Flash fiction is an umbrella term used to describe any fictional work of extreme brevity, including the Six-Word Story, 140-character stories, also known as twitterature, the dribble (50 words), the drabble (100 words), and sudden fiction (750 words)
The steps seemed to go on forever. I paused to catch my breath and looked back to see the distance I had covered. Only half way up. There was nothing for it, but continue and complete my mission. Turning back was not an option. I had to reach the top where stood the ruins of an ancient monastery. That had been the instruction. Wearily I put one leg before the other and climbed.
All around me the countryside was quiet. Not even a leaf stirred. The sky was overcast. Later today, there would be rain. Was that a bird? It sounded like a shriek from high above in the trees. There was something moving in the undergrowth to my right. It jumped out, startling me. A dog. A straggly stray who looked at me with sad eyes and disappeared into the undergrowth on the opposite side.
At last I was at the top. With a sigh, I stepped on to the cobbled courtyard. To the left there stood an old stone building, the bare structure still in place. The roof was long gone. The main doorway looked like a wide open mouth without a roof. On the steps leading to the doorway, silhouetted against the sky she stood, waiting. In her hand was a gun and it was pointing straight at me.
Even in my agitated state I noticed how beautiful she looked, and determined. Just like her mother. She stretched the hand with the gun and I heard a soft click. I raised my hands slowly in surrender. What choice did I have? None. I was merely a player in a game scripted by her. Please don’t kill me, I said, my voice feeble. The climb was having its effect on me. I felt faint. I just wanted to get this over with as soon as possible. She smiled at me in triumph, and pulled the trigger.

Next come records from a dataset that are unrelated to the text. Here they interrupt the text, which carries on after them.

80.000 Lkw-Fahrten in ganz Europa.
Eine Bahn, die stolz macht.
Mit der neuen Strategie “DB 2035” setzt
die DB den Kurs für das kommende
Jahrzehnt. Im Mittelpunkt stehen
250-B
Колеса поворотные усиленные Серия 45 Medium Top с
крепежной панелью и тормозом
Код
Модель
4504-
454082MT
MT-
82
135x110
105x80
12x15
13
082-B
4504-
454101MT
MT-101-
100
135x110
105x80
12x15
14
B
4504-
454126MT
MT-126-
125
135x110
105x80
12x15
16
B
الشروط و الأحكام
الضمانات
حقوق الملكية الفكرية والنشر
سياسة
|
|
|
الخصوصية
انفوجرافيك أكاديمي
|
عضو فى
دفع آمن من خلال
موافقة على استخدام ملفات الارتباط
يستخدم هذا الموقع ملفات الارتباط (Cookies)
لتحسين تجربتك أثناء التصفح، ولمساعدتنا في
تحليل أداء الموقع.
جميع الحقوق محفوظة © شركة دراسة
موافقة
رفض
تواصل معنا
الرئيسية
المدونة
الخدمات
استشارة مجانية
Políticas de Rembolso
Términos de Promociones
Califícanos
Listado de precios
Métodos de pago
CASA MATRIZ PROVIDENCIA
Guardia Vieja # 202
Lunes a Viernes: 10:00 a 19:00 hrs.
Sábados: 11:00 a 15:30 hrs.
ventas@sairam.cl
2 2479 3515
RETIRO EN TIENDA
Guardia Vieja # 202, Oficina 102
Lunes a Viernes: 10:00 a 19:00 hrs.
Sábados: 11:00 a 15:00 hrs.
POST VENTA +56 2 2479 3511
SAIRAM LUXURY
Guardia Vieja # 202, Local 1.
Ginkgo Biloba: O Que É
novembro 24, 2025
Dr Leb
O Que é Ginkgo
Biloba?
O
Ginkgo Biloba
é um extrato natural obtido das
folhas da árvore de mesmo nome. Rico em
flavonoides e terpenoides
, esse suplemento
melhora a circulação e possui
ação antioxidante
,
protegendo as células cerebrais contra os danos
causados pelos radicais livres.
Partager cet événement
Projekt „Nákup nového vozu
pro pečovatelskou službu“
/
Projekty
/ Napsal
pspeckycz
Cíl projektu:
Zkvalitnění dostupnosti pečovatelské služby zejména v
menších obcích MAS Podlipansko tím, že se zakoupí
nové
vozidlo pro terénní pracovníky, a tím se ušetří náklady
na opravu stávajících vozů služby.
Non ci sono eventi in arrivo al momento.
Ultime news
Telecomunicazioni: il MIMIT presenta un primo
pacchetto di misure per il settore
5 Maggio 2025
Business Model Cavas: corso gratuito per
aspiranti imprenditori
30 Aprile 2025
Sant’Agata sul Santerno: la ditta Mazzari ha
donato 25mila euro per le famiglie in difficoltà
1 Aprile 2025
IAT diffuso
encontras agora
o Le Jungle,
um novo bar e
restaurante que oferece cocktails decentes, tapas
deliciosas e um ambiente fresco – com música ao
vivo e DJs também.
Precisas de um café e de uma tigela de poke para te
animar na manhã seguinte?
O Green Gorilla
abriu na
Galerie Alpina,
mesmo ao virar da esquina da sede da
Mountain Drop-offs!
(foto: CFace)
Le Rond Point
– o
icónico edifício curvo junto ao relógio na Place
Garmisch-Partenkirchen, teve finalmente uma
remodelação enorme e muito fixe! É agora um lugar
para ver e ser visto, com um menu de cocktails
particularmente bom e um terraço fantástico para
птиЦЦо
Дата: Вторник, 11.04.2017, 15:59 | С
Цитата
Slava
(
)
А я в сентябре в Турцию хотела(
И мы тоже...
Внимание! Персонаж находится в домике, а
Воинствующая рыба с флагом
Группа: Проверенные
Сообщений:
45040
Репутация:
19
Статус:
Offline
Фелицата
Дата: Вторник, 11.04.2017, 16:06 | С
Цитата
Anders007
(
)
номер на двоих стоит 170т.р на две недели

I held my chest and in slow motion, fell to the ground. Lying there, I heard footsteps coming towards me. She probably wanted to check if I was dead. I slowed by breath to the barest minimum. Somehow I had to convince her I was indeed dead. Her face was right above mine now. I could feel her breath as her eyes peered into my face intently.
“Are you truly dead, Grandma?” she asked.
“I am not talking to you.” I replied in mock anger, opening my eyes. “Why did you leave me behind and run away? Besides, I am dead. Dead people don’t talk, you know!”
“You are so slow Grandma! Like a tortoise. But by the time you reached I killed all the bad people hiding in the old building.”
“And then you decided to shoot your poor old Grandma?”
“I was only pretending to! This is a toy gun.” She scoffed.
I stretched my hand and pulled her down on top of me. She smelled of sunshine and the ripe mangoes she had relished at lunch time. I kissed the top of her head. She hugged me hard and kissed me on both cheeks before rolling over to lay down next to me. We lay there on the sun-warmed stones of the courtyard, hands intertwined, looking at the sky and the clouds.